The critics are correct that a real danger exists that facial recognition could make it easier for governments to surveil our movements and profile us in ways that are repressive and unjust. But we have faced this same problem many times before. We can and will learn how to govern facial recognition technologies the same way we have with the many other tools that have both dangerous and beneficial uses.

Some of the technologies society panicked over in the past did create new risks worth worrying about. In some cases, they demanded new social norms and even targeted laws to deal with highly problematic uses or users. The camera has had countless beneficial uses and become an important part of the human experience by capturing life’s memories and important developments. But bad actors also forced us to come up with “Peeping Tom” statutes and anti-paparazzi laws to restrict intrusive uses of photographic technology.

It was, and remains, particularly important to constrain governmental use of technologies that could be used to surveil citizens and undermine their liberties. The same will be true for facial recognition tech, and we can accomplish this without derailing the positive applications. Again, we have faced this same threat many times before when looking to constrain governmental use of weapons, computers, and various tracking and surveillance technologies.

A more nuanced approach to governmental use of the technology will eventually emerge with time. If law enforcement officials can use facial recognition to scan thousands of photos of felons or missing persons more rapidly than they could with their own eyes, it is hard to understand why that should be forbidden completely. That is very different than using facial recognition to create a real-time surveillance system tracking everyone’s movements. Accordingly, as Cato Institute’s Matthew Feeney suggests, instead of a flat ban, we should prohibit real-time facial recognition tracking by governments while allowing its use as an ex post investigative tool.

Law enforcement requests for privately-held facial records should also require a subpoena and high standard of proof of need. Law enforcement officials should also be required to be more transparent about their facial recognition policies, safeguard any biometric identifiers they collect, and delete data after a set period of time. An added problem with the current debate about facial recognition technology is that it puts the cart before the horse. We first need to consider what is worth policing at all and come to grips with the problem of over-criminalization. We just have far too many laws in America today.

Private sector facial recognition tools and applications do not pose the same level of risk and need not be restricted as aggressively. Companies will, however, need to be more transparent about their uses of biometric identifiers and take steps to ensure that consumers and the general public understand when facial recognition technology is active. Private actors will make mistakes, but they have incentives to correct flawed or “biased” outcomes to avoid civil rights actions, lawsuits, and other legal penalties, or just to avoid the bad PR that accompanies such errors.

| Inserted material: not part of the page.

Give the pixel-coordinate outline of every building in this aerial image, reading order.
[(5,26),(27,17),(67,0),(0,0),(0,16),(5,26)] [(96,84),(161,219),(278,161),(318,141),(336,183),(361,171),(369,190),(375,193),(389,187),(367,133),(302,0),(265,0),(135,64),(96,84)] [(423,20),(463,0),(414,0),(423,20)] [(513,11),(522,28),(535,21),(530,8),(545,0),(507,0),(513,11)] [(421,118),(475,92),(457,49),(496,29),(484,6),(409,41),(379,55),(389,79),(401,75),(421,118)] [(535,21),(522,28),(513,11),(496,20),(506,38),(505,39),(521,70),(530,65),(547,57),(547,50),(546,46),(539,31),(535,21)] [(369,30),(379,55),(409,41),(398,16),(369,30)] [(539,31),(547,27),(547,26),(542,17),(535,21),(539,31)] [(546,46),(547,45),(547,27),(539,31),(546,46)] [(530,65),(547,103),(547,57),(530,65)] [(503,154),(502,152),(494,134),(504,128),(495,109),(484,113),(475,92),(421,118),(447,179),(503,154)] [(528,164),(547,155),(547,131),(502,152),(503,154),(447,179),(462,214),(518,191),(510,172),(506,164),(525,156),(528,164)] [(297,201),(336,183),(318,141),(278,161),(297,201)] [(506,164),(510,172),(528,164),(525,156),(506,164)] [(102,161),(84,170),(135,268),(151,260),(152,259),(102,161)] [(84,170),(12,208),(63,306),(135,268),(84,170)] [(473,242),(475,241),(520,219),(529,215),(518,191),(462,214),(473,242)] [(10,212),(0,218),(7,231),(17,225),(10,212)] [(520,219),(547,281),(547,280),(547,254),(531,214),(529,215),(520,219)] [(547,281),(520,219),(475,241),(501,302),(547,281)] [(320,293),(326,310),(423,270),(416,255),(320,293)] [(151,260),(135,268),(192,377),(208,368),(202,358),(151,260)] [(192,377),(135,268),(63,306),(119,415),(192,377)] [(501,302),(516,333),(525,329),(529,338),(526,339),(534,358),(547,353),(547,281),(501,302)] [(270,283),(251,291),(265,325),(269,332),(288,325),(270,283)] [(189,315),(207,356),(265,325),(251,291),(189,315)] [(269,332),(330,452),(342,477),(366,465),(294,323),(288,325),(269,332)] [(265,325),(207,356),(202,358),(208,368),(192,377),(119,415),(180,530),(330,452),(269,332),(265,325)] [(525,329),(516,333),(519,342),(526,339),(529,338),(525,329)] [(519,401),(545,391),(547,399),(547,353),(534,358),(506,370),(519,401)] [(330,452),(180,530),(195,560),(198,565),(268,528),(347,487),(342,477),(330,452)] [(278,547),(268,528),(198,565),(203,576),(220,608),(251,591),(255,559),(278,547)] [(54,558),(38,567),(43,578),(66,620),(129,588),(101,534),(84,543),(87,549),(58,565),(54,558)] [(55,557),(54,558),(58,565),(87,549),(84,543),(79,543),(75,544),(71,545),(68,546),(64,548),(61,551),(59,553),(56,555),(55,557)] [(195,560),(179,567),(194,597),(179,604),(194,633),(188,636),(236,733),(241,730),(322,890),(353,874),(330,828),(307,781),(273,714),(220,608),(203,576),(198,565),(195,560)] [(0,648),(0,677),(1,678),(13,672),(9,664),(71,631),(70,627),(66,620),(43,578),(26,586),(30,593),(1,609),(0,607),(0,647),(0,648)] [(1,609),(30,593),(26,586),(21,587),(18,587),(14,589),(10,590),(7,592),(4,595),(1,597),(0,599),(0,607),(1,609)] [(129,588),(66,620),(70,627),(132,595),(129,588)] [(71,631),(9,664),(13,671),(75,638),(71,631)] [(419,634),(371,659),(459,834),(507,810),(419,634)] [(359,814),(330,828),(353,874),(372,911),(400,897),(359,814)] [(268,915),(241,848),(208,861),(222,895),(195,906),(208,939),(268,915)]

Some governments have required that organizations utilizing CCTV on their premises post signage to notify the public. Such transparency and labelling requirements are more sensible than outright bans, and the same approach could be required for facial recognition. Best practices can also be devised and refined over time to govern other uses in workplaces, retail establishments, and large public events.

Conclusion

Calls for complete bans on facial recognition technology could be a negotiating tactic by critics. By starting with such an extreme position, they might hope to move the resulting political conversation closer to their perspective as new rules are formulated.

If that is their strategy, there is a chance the gambit could work. It is more likely, however, that such critics and their proposals will instead be remembered as part of “the great facial recognition panic of 2019” when this all becomes a future installment on the Pessimists Archive podcast. Better to come up with a rational framework—and more tempered rhetoric—for how to talk about and govern this technology going forward.